━━━━━ MATERIAL FOR THIS TASK ━━━━━

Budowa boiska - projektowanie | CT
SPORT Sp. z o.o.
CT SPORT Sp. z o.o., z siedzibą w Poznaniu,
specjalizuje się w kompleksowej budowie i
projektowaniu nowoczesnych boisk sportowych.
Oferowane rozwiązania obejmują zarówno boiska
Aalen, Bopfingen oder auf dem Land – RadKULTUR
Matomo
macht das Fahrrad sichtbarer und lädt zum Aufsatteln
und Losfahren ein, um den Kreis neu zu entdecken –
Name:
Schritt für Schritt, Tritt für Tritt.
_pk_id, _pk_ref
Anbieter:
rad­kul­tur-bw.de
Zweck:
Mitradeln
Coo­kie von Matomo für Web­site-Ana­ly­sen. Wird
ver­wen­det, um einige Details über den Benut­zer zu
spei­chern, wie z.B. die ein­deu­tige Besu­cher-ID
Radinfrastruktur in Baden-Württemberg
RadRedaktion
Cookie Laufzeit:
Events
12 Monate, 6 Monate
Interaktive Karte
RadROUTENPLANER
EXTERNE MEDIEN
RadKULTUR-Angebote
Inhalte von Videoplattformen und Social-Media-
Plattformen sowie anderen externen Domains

━━━━━
━━━━━ MATERIAL FOR THIS TASK ━━━━━

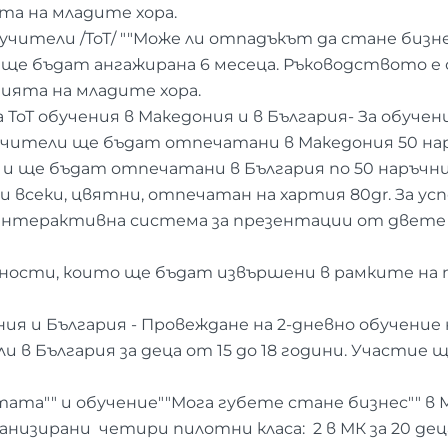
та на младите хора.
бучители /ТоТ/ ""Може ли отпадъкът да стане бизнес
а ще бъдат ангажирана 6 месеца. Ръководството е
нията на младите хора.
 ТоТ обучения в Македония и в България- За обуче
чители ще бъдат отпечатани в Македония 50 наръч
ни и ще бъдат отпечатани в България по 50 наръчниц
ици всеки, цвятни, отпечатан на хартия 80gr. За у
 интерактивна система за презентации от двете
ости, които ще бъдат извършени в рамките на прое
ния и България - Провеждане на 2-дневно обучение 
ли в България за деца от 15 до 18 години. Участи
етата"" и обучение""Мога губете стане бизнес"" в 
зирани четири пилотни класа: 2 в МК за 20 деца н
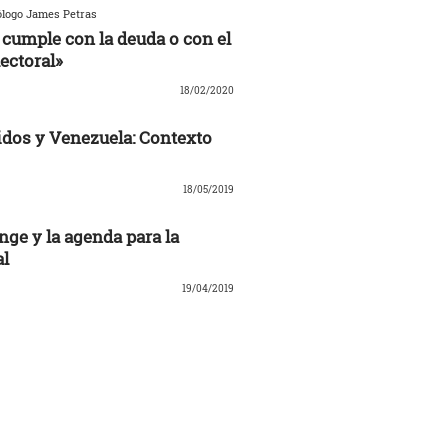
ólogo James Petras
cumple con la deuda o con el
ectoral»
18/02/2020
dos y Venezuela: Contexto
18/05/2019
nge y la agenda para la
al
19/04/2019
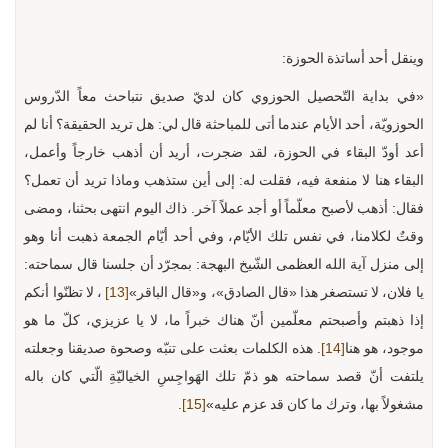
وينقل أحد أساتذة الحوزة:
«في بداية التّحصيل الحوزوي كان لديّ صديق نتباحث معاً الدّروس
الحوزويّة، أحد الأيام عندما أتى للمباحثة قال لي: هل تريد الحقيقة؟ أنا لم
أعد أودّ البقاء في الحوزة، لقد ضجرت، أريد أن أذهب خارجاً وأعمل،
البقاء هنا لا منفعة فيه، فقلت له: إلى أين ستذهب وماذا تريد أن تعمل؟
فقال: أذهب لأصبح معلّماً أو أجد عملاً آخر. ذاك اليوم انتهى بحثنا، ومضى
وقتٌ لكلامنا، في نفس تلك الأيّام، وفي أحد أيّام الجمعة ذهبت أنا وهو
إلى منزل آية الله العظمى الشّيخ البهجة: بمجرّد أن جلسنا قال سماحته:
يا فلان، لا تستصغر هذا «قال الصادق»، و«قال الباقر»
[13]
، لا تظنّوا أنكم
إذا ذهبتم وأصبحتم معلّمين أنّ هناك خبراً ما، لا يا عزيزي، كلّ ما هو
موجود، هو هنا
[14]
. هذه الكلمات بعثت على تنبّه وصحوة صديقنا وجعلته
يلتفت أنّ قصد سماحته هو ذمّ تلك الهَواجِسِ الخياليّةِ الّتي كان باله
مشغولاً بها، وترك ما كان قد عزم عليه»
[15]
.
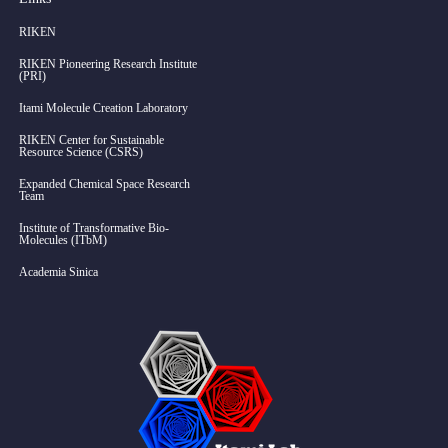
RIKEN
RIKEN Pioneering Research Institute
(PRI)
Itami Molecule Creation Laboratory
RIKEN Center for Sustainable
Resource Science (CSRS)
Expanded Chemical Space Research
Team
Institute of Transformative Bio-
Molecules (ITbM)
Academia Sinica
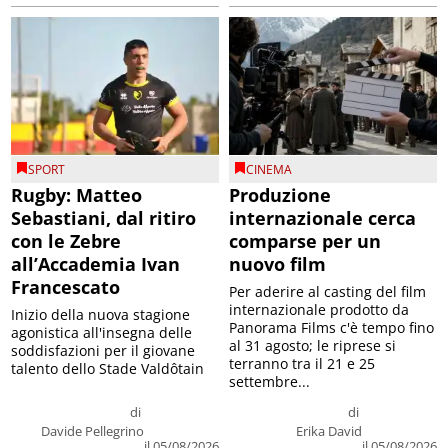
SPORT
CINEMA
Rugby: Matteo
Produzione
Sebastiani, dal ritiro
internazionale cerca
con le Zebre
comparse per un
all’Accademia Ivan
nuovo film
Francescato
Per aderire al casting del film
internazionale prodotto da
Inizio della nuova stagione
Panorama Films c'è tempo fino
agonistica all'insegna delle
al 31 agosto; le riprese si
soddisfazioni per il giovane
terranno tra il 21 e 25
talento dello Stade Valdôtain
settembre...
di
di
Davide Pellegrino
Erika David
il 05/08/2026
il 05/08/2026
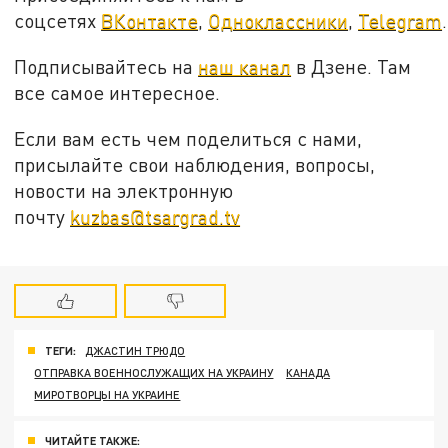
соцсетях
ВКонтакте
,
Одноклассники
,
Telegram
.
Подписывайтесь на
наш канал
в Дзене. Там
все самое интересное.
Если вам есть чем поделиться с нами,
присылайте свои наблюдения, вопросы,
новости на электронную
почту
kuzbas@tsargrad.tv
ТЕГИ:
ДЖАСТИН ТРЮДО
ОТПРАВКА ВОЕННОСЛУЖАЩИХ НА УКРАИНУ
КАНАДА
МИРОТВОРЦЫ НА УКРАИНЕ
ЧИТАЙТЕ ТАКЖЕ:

━━━━━

◆ **EXERCISE REQUIREMENTS**
Out of the material above, output word for word the line with "Budowa boiska - projektowanie | CT", the line with "Plattformen sowie anderen externen Domains", and all lines between them, with nothing else.

◆ **EXERCISE RESPONSE**
Budowa boiska - projektowanie | CT
SPORT Sp. z o.o.
CT SPORT Sp. z o.o., z siedzibą w Poznaniu,
specjalizuje się w kompleksowej budowie i
projektowaniu nowoczesnych boisk sportowych.
Oferowane rozwiązania obejmują zarówno boiska
Aalen, Bopfingen oder auf dem Land – RadKULTUR
Matomo
macht das Fahrrad sichtbarer und lädt zum Aufsatteln
und Losfahren ein, um den Kreis neu zu entdecken –
Name:
Schritt für Schritt, Tritt für Tritt.
_pk_id, _pk_ref
Anbieter:
rad­kul­tur-bw.de
Zweck:
Mitradeln
Coo­kie von Matomo für Web­site-Ana­ly­sen. Wird
ver­wen­det, um einige Details über den Benut­zer zu
spei­chern, wie z.B. die ein­deu­tige Besu­cher-ID
Radinfrastruktur in Baden-Württemberg
RadRedaktion
Cookie Laufzeit:
Events
12 Monate, 6 Monate
Interaktive Karte
RadROUTENPLANER
EXTERNE MEDIEN
RadKULTUR-Angebote
Inhalte von Videoplattformen und Social-Media-
Plattformen sowie anderen externen Domains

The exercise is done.